Hyperbole aside, there are two major things missing from this view. The first is that much tax revenue pays for necessary services, many of which are universal even in the U.S. — roads, bridges, trains, airports, and so on. Deliberately leaving the benefit part out of the tax equation is a hallmark of a great deal of conservative "policy analysis." The Trump administration's big Council of Economic Advisers report on socialism from awhile ago, for example, heavily inflated the relative cost of owning a pickup truck in Nordic countries by fudging this exact distinction. (The details are complicated, but basically they made it seem as though a truck would require relatively more hours of work in Nordic countries than it really would by obscuring that Americans have to pay for many public goods out of pocket.)
Sweden, by contrast, has a top marginal tax rate of 70 percent that kicks in at a mere $98,000 (and does not suffer any notable economic harms as a result, by the way). Here's how one Swedish person thinks about the high tax level:
The second thing missing is that most Americans still have to pay for the things they don't get through taxation. Americans still need health insurance, child care, a college education, and so on (depending on circumstances) — we just have to finance some or all of that privately, and it often strains Americans' budgets terribly. Indeed, later in that same bit I referenced above, Rock himself hits on this reality, when he complains about the necessity and cost of insurance. "You know what's worse than taxes? Insurance. You got to have some insurance … You better have some medical insurance, or you gonna die." No joke!
Of course, many American programs are means tested (like Medicaid, which is only available for poor people), which is surely a big reason why beliefs like Rock's are so prevalent. Means testing is not just inferior as a policy design matter, it also reinforces destructive, mistaken ideology about taxes.

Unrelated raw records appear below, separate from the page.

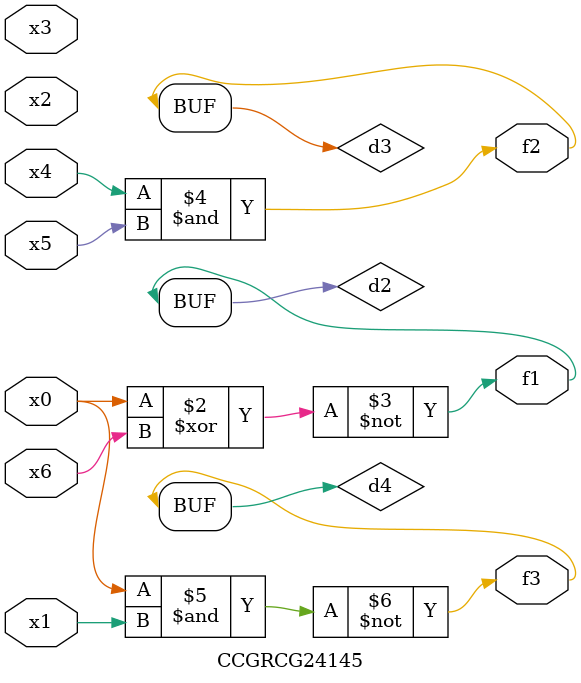
<source format=v>
module CCGRCG24145(
	input x0, x1, x2, x3, x4, x5, x6,
	output f1, f2, f3
);

	wire d1, d2, d3, d4;

	nor (d1, x0);
	xnor (d2, x0, x6);
	and (d3, x4, x5);
	nand (d4, x0, x1);
	assign f1 = d2;
	assign f2 = d3;
	assign f3 = d4;
endmodule

</source>
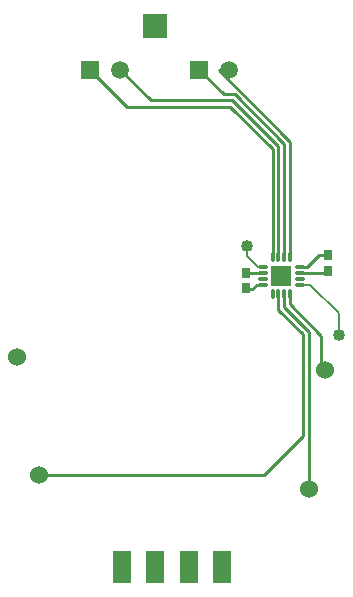
<source format=gbr>
G04 DipTrace 3.3.1.2*
G04 Top.gbr*
%MOIN*%
G04 #@! TF.FileFunction,Copper,L1,Top*
G04 #@! TF.Part,Single*
G04 #@! TA.AperFunction,Conductor*
%ADD13C,0.01*%
%ADD16C,0.008*%
%ADD19R,0.062992X0.106299*%
%ADD20R,0.027559X0.035433*%
G04 #@! TA.AperFunction,ComponentPad*
%ADD21C,0.059055*%
%ADD22R,0.059055X0.059055*%
%ADD23R,0.07874X0.07874*%
%ADD24C,0.06*%
%ADD25C,0.06*%
%ADD27O,0.033465X0.011811*%
%ADD28O,0.011811X0.033465*%
%ADD29R,0.071654X0.071654*%
G04 #@! TA.AperFunction,ViaPad*
%ADD30C,0.04*%
%FSLAX26Y26*%
G04*
G70*
G90*
G75*
G01*
G04 Top*
%LPD*%
X1392967Y1378348D2*
D13*
Y1334089D1*
X1475331Y1251726D1*
Y729558D1*
X1373282Y1378348D2*
Y1324822D1*
X1453774Y1244329D1*
Y903799D1*
X1325500Y775525D1*
X573580D1*
X1373282Y1500395D2*
Y1870760D1*
X1219605Y2024437D1*
X947718D1*
X846448Y2125707D1*
X1412652Y1500395D2*
Y1886727D1*
X1173672Y2125707D1*
X1209705D1*
X1353597Y1500395D2*
Y1863214D1*
X1213470Y2003341D1*
X868814D1*
X746448Y2125707D1*
X1412652Y1378348D2*
Y1343766D1*
X1516463Y1239955D1*
Y1125949D1*
X1528937D1*
X1392967Y1500395D2*
Y1879920D1*
X1228596Y2044291D1*
X1191121D1*
X1109705Y2125707D1*
X1322101Y1468899D2*
D16*
Y1469287D1*
X1306273D1*
X1269270Y1506291D1*
Y1538143D1*
X1444148Y1409844D2*
Y1410010D1*
X1480094D1*
X1574849Y1315256D1*
Y1243512D1*
X1444148Y1468899D2*
D13*
X1468762D1*
X1507207Y1507344D1*
X1537730D1*
X1444148Y1449214D2*
X1530781D1*
X1537730Y1456163D1*
X1322101Y1449214D2*
X1265567D1*
X1264849Y1448496D1*
X1322101Y1409844D2*
X1300442D1*
X1286550Y1395951D1*
X1263486D1*
X1264849Y1397315D1*
D30*
X1269270Y1538143D3*
X1574849Y1243512D3*
D19*
X852203Y469209D3*
X962440D3*
X1076081Y470014D3*
X1186318D3*
D20*
X1264849Y1397315D3*
Y1448496D3*
X1537730Y1456163D3*
Y1507344D3*
D21*
X846448Y2125707D3*
D22*
X746448D3*
D21*
X1209705D3*
D22*
X1109705D3*
D23*
X962610Y2271438D3*
D24*
X573580Y775525D3*
D25*
X503255Y1169294D3*
D24*
X1475331Y729558D3*
D25*
X1528937Y1125949D3*
D27*
X1322101Y1468899D3*
Y1449214D3*
Y1429529D3*
Y1409844D3*
D28*
X1353597Y1378348D3*
X1373282D3*
X1392967D3*
X1412652D3*
D27*
X1444148Y1409844D3*
Y1429529D3*
Y1449214D3*
Y1468899D3*
D28*
X1412652Y1500395D3*
X1392967D3*
X1373282D3*
X1353597D3*
D29*
X1383125Y1439371D3*
M02*

</source>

At any rate, health care is where American tax aversion and Rube Goldberg policy designs combine to make obtaining and paying for medical treatment an ever-more senseless and expensive nightmare. We already pay more than enough taxes to fund a world-class universal government health-care program and then spend about that much again in private money. If we had just done Medicare-for-all back in the 1960s (and used the ensuing leverage to keep medical cost inflation within reasonable bounds), American paychecks would be considerably fatter than they are today even with the additional tax needed — and we would all have unquestioned coverage at all medical providers, without the enormous stress of navigating the current Byzantine (and often predatory) private-public hodgepodge.
A Nordic-style social democratic welfare state is based on an ethos of collective solidarity, but somewhat ironically it is also an excellent way of selfishly obtaining personal benefits. If I want really good and stable health care, I want the risk pool to be as large as possible, which is clearly best done by the state. If I want to have a family, I want government-supported parental leave, universal pre-K, and other benefits, which are only a small burden for me when I'm older and making more money anyway. And so on.
Unless you are very rich, the best way to have a secure, cushy life is to ensure everyone has one.